These six questions reveal what your apprenticeship provision is actually producing.
If you asked your senior apprenticeship leadership team:
“What matters most to you in the delivery of your apprenticeships - what has to go well for you to consider them successful?”
…what would they say - and what evidence would they point to in practice?
Across your apprentices, if you asked:
“What can you now do in your job - as a direct result of your apprenticeship training in the past 4 weeks - that you couldn’t do before?”
…what would they say?
And would you, as CEO, consider that level of progress substantial enough for the time invested in their recent off‑the‑job training?

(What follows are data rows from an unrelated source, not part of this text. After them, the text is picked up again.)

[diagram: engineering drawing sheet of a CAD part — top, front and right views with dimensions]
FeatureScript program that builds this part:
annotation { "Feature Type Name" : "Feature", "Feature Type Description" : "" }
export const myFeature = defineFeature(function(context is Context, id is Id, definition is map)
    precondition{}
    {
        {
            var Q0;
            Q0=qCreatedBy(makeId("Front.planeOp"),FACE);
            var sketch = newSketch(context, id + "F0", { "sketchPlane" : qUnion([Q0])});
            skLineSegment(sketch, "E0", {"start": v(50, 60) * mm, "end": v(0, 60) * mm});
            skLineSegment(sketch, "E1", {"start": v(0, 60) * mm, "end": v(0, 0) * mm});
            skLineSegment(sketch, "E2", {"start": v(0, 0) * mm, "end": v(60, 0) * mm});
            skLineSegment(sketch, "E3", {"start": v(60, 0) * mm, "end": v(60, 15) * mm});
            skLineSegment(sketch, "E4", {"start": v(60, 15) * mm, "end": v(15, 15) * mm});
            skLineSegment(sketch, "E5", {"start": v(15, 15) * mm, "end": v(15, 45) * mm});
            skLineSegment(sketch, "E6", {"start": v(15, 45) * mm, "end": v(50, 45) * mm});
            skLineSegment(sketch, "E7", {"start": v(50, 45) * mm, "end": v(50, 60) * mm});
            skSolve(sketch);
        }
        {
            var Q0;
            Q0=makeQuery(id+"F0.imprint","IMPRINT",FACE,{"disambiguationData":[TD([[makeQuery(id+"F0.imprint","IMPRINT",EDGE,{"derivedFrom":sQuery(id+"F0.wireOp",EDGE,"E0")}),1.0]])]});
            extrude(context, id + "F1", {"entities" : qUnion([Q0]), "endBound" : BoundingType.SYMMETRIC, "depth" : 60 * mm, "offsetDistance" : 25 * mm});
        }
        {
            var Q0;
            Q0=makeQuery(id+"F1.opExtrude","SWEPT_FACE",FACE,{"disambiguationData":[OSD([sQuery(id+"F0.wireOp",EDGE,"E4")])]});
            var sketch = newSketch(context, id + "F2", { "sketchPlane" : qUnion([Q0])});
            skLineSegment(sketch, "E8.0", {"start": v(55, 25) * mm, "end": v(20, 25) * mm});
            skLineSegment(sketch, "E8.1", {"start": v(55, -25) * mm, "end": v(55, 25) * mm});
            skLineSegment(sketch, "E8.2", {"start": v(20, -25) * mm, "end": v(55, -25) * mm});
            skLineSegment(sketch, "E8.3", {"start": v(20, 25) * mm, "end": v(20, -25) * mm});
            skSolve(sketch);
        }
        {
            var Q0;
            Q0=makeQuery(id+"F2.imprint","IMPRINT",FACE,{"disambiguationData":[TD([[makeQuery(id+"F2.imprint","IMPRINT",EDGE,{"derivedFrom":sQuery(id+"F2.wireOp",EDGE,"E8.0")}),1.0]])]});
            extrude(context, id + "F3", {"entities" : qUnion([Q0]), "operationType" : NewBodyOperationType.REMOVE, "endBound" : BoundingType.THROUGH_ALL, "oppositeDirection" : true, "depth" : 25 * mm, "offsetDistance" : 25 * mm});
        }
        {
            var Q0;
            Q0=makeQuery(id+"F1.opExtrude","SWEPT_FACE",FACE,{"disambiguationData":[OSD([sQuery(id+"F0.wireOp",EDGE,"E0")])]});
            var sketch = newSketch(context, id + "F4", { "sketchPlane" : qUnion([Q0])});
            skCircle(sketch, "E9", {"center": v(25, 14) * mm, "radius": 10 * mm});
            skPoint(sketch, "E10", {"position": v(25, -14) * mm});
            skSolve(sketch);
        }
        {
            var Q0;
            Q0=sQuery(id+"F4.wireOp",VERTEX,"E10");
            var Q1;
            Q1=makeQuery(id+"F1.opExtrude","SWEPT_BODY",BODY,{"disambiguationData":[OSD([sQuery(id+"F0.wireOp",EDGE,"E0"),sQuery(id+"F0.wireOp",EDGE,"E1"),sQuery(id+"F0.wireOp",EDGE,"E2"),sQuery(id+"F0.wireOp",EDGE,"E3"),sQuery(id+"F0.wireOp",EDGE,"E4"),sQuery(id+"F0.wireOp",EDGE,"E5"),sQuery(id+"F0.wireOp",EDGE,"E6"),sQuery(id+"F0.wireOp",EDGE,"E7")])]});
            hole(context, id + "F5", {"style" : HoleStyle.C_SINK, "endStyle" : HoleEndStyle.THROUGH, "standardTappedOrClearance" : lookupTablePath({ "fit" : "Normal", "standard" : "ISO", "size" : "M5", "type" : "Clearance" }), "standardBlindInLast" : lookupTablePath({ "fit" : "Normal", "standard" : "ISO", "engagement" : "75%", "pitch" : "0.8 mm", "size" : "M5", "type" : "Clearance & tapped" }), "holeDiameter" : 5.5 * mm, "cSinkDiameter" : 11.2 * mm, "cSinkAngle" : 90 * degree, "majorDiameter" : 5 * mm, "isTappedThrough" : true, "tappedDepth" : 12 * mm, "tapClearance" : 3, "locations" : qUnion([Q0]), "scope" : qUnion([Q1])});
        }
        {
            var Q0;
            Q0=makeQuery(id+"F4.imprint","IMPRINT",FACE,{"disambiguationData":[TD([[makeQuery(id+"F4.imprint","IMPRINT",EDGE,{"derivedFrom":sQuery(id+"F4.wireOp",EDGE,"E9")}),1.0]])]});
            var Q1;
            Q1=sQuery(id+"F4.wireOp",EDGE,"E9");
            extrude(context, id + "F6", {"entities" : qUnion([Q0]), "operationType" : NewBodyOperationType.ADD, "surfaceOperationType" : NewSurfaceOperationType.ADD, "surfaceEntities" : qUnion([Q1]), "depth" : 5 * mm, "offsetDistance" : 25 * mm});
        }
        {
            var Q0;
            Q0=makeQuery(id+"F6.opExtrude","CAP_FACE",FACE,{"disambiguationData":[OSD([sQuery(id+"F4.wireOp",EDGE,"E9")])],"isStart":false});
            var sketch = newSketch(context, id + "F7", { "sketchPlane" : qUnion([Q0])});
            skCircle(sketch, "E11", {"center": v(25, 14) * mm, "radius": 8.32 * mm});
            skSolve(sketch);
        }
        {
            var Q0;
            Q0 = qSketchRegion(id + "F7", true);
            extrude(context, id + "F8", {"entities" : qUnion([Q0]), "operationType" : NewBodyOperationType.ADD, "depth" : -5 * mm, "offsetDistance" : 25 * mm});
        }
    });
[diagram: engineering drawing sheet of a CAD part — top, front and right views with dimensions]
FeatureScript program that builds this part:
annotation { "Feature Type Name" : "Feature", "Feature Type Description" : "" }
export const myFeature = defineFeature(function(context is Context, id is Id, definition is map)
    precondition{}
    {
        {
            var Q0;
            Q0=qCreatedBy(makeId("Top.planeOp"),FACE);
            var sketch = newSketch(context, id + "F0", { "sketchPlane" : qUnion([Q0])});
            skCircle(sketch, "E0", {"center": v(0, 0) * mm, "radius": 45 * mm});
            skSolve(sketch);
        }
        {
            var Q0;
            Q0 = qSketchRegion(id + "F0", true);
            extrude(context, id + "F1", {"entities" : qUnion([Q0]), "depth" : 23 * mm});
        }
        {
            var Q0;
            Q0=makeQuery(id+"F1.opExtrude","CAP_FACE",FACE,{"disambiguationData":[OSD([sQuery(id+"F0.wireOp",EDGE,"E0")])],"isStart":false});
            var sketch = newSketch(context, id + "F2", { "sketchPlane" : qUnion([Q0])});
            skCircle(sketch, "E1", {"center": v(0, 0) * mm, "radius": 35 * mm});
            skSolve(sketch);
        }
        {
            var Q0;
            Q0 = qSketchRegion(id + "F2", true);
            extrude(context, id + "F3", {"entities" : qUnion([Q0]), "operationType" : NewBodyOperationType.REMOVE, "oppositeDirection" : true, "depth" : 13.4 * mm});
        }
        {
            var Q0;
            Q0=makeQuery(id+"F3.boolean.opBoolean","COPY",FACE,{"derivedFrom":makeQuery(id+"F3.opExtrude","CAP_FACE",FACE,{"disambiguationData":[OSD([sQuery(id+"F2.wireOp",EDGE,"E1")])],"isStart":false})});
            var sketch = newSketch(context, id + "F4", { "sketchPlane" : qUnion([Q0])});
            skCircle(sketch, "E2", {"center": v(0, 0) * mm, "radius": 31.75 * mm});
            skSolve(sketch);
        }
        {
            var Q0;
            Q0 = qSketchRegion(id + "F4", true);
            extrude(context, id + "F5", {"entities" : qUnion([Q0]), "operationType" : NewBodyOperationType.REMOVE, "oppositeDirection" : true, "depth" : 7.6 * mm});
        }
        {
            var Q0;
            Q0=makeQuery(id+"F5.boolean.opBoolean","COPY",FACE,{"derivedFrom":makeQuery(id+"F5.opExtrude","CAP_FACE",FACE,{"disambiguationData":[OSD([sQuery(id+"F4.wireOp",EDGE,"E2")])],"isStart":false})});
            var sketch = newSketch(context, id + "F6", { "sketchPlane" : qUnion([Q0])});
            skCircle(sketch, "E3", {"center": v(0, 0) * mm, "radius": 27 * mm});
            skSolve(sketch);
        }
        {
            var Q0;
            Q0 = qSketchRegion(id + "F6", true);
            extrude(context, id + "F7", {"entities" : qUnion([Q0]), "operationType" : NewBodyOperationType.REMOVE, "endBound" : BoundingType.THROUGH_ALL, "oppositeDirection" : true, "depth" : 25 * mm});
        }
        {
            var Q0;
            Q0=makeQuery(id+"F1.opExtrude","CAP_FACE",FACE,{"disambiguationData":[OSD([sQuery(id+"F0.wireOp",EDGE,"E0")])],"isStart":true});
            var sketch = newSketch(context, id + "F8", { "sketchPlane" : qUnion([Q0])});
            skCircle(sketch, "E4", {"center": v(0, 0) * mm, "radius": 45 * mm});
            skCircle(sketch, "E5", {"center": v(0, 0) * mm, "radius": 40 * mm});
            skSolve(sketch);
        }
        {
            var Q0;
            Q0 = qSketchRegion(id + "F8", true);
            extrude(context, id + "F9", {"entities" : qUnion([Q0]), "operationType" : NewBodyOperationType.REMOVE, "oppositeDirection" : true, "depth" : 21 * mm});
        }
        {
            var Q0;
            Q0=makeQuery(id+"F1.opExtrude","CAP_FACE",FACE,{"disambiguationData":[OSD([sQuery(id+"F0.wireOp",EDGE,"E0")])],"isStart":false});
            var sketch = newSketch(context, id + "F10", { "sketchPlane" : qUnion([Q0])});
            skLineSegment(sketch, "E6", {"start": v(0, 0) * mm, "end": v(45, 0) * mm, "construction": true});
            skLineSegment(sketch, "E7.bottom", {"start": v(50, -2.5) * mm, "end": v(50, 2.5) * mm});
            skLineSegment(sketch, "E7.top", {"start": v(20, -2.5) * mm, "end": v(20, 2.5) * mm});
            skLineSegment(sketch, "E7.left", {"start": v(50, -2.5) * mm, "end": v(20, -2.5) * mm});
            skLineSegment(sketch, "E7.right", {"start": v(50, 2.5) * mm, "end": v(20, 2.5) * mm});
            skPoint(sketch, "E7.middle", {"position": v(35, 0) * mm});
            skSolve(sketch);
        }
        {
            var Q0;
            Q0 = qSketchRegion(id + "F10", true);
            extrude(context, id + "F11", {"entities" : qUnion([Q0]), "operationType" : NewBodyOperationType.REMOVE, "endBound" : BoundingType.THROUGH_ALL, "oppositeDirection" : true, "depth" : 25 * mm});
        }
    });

If you asked each line manager:
“What can your apprentice now consistently do in their role - as a result of their apprenticeship training in the past 4 weeks - that they couldn’t do before... and what additional value or benefit has that brought to the organisation?”
…what would they say?
If you asked each apprentice’s mentor:
“At your most recent progress review with the apprentice and their trainer, what was agreed that you would support the apprentice to develop or apply in the workplace before the next review?
And how will you know - in practice - that they can apply it to the required standard?”
…what would they say?
As CEO, when you consider the position at the end of the planned training period, are your apprentices consistently:
…to the level you would expect by that point?
Or are they still developing towards that level?
Based on the answers to questions 1 to 5, is your apprenticeship provision producing what you expected - and what your organisation actually needs?
And if not, what needs to change - and why?
That gap is where the real work sits.